The nomination of Sheriff Gonzalez, who had sharply criticized the Trump administration’s deportation policies, represented a major departure from the hard-line immigration chiefs who had served under President Donald J. Trump. As sheriff, he had ended a partnership with ICE because, he said, the program encouraged “illegal racial profiling.”
That repudiation of Mr. Trump, as well as ICE, drew criticism from Senate Republicans. But for Mr. Biden, the nomination had been a step toward fulfilling his promise of more humane immigration policies under his administration.
“America has shown the world that it’s not only possible to survive, but thrive, as a nation that welcomes those seeking a new home and a better life through hard, honest work,” Sheriff Gonzalez said during his confirmation hearing last year.
Sheriff Gonzalez’s withdrawal was the latest in a series of setbacks for that pledge, for efforts to fill vacant leadership positions at the Homeland Security Department and for Mr. Biden’s immigration agenda as a whole. A long-planned attempt to lift a major pandemic-era immigration restriction was blocked by a federal judge last month. Another federal judge on Saturday suspended a Biden administration policy that prioritized the arrest of undocumented immigrants who are considered a threat, rendering millions of people vulnerable to deportation.
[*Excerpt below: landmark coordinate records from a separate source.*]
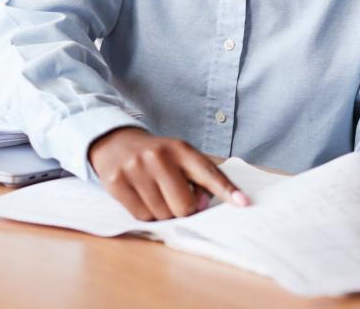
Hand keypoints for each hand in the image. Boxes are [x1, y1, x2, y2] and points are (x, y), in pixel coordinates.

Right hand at [88, 127, 248, 220]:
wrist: (116, 143)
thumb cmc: (157, 156)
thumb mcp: (180, 158)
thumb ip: (198, 178)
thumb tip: (201, 207)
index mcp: (182, 149)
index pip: (209, 173)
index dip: (227, 190)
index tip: (243, 203)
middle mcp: (159, 157)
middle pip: (184, 205)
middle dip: (184, 210)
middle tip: (177, 199)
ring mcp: (136, 169)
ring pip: (162, 214)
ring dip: (163, 212)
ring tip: (156, 193)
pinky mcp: (117, 182)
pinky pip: (141, 216)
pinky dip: (146, 213)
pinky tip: (142, 197)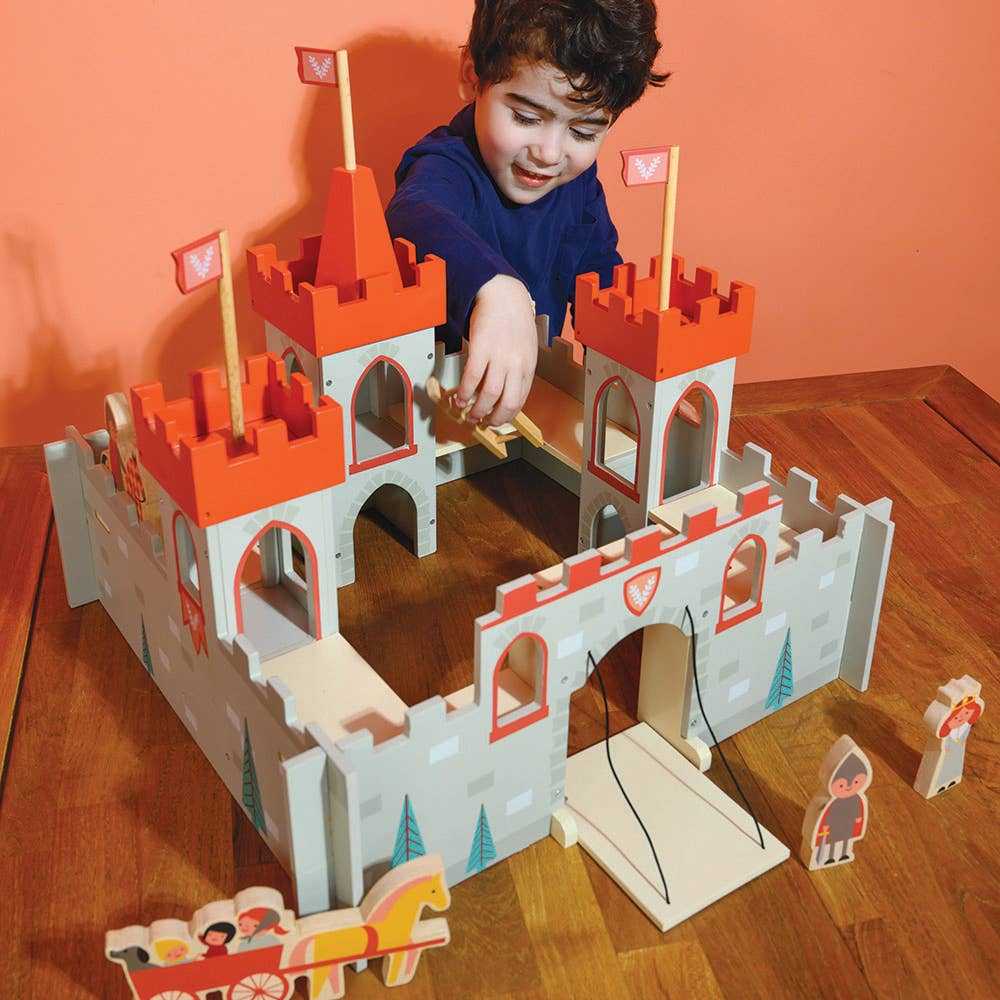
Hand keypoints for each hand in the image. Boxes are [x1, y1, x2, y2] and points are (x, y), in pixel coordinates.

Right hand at [456, 274, 536, 426]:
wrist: (504, 295)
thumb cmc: (515, 320)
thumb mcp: (527, 348)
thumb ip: (519, 369)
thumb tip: (506, 390)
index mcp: (528, 366)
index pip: (520, 400)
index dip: (507, 415)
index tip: (497, 421)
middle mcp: (516, 364)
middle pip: (508, 403)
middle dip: (494, 419)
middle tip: (483, 422)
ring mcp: (499, 357)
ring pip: (489, 395)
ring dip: (477, 410)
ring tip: (469, 414)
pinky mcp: (481, 349)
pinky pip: (471, 378)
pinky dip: (464, 392)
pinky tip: (459, 398)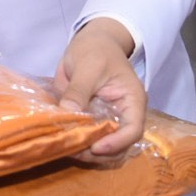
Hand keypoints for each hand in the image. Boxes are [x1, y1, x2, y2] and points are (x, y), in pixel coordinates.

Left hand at [52, 18, 145, 156]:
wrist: (91, 42)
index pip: (133, 130)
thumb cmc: (96, 50)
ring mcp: (107, 120)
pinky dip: (76, 144)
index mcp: (132, 101)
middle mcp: (123, 115)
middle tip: (74, 151)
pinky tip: (62, 141)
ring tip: (66, 147)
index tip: (95, 147)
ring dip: (86, 153)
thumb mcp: (87, 66)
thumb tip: (68, 112)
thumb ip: (79, 90)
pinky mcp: (92, 121)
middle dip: (98, 153)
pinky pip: (88, 139)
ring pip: (103, 149)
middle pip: (119, 146)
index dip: (116, 143)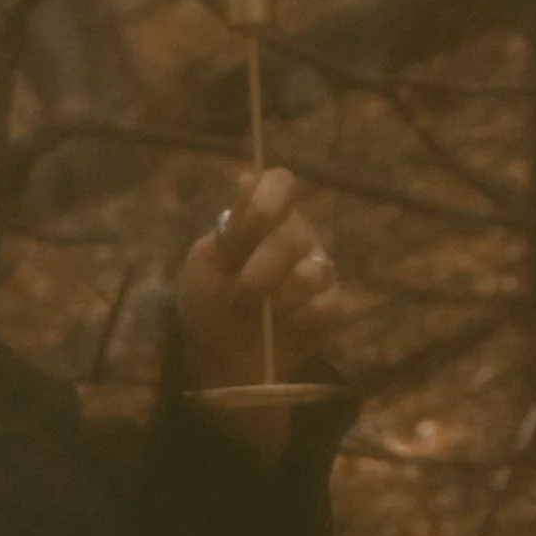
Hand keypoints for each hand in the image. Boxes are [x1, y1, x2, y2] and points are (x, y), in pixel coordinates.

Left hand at [175, 168, 341, 389]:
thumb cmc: (210, 302)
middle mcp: (296, 236)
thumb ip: (229, 229)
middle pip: (293, 235)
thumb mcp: (204, 265)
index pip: (279, 183)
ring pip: (312, 272)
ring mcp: (318, 269)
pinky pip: (327, 306)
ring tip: (256, 315)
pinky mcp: (331, 305)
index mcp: (264, 217)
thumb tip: (246, 179)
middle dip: (262, 269)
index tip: (244, 234)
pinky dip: (298, 320)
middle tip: (239, 295)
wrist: (220, 356)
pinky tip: (281, 328)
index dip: (266, 204)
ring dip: (277, 299)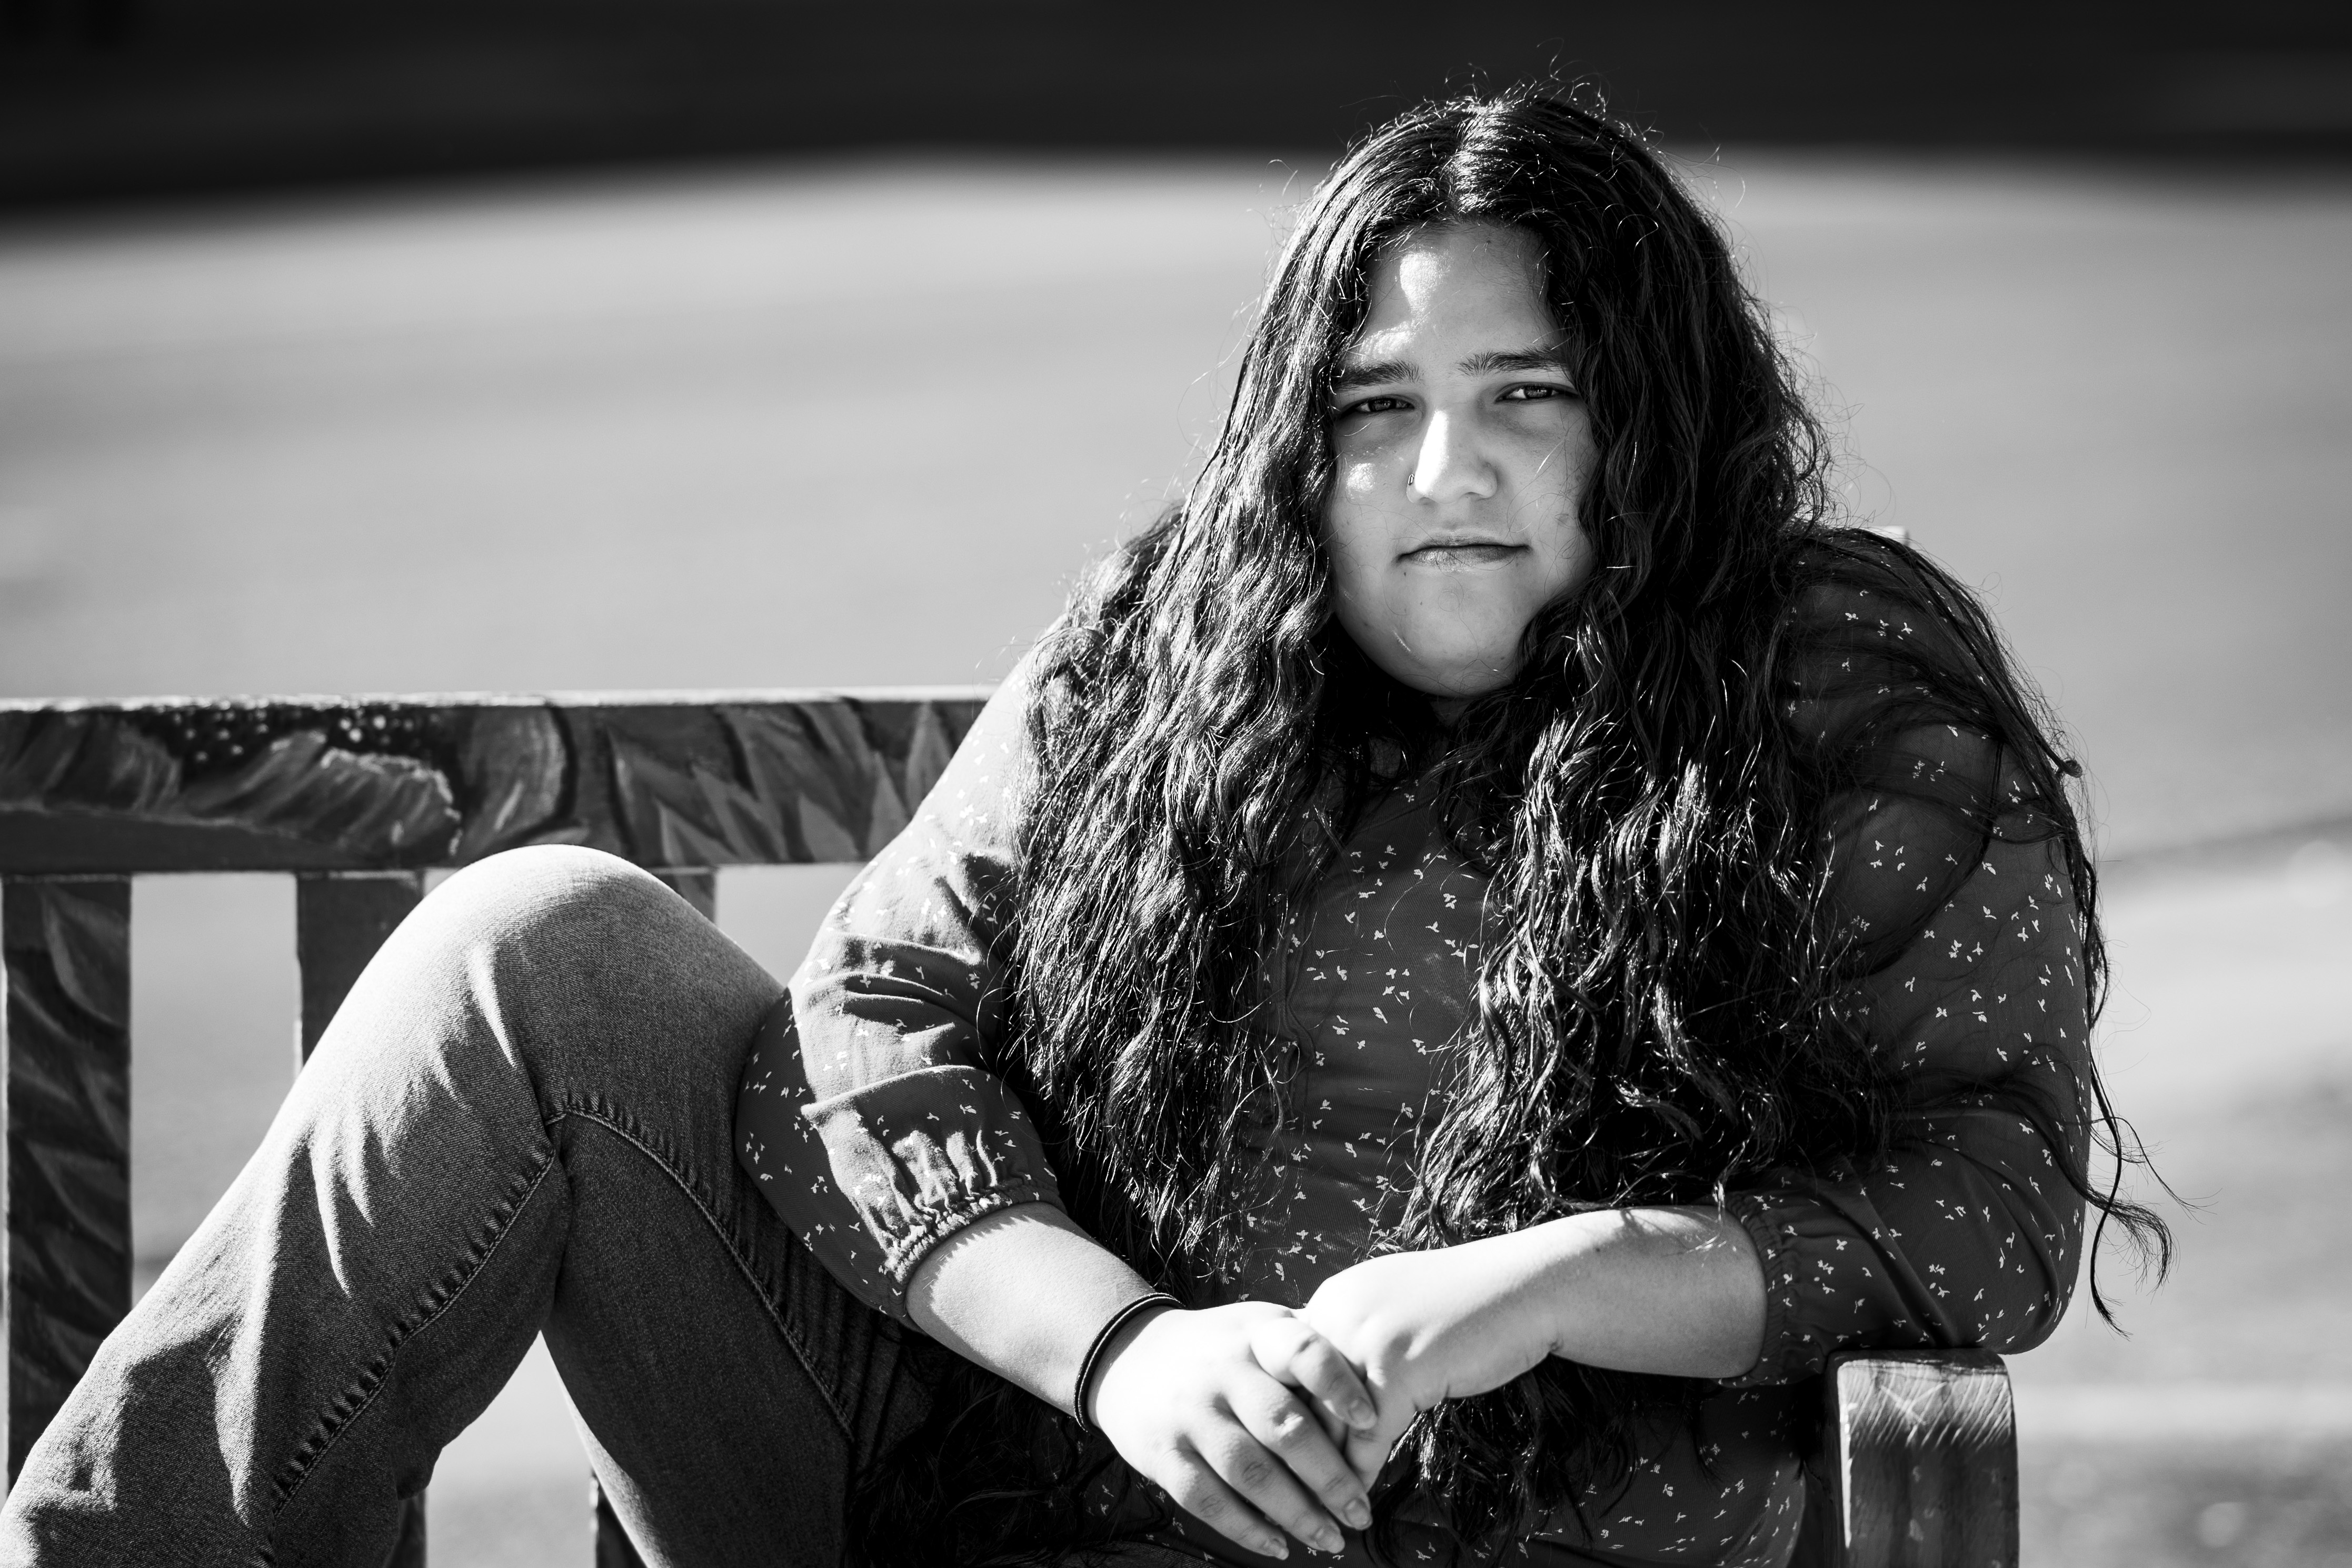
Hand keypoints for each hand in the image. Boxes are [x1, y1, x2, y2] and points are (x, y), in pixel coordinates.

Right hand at [1087, 1301, 1381, 1558]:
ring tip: (1330, 1539)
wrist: (1129, 1358)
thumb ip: (1311, 1346)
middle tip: (1361, 1511)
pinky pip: (1207, 1500)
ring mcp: (1191, 1413)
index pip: (1303, 1350)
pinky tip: (1278, 1546)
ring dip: (1295, 1513)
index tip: (1371, 1420)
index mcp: (1257, 1335)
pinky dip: (1246, 1529)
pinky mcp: (1163, 1453)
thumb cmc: (1219, 1349)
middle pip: (1283, 1425)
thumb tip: (1381, 1374)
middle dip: (1330, 1476)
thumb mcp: (1261, 1327)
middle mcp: (1222, 1371)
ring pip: (1249, 1471)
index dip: (1339, 1385)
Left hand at [1296, 1236, 1559, 1482]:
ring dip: (1325, 1476)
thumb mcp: (1392, 1310)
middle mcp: (1337, 1314)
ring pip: (1328, 1424)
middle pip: (1299, 1399)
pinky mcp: (1397, 1368)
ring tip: (1322, 1514)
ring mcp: (1365, 1340)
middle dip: (1297, 1456)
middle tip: (1294, 1501)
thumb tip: (1330, 1392)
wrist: (1524, 1285)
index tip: (1285, 1461)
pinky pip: (1368, 1438)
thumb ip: (1355, 1339)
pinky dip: (1362, 1475)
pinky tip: (1362, 1503)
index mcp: (1332, 1300)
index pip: (1289, 1372)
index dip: (1288, 1421)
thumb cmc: (1467, 1303)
Alejandro N. Mayorkas, the homeland security secretary, has also faced withering criticism by Republican lawmakers as a momentous surge in migration across the southwestern border has overwhelmed immigration agencies. And deportations of Haitian emigrants have spiked even as the Biden administration faces criticism from progressive groups and lawmakers over how it treats Black migrants.
Sheriff Gonzalez said he would now devote his energy to leading his department and addressing the rising crime and overcrowded jails in his county.
“I am grateful to President Biden for the honor of nominating me,” he said on Twitter on Monday. “And I wish this administration well as it strives to overcome the paralyzing political gridlock that threatens far more than our nation’s border. Frankly, the dysfunction threatens America’s heart and soul.”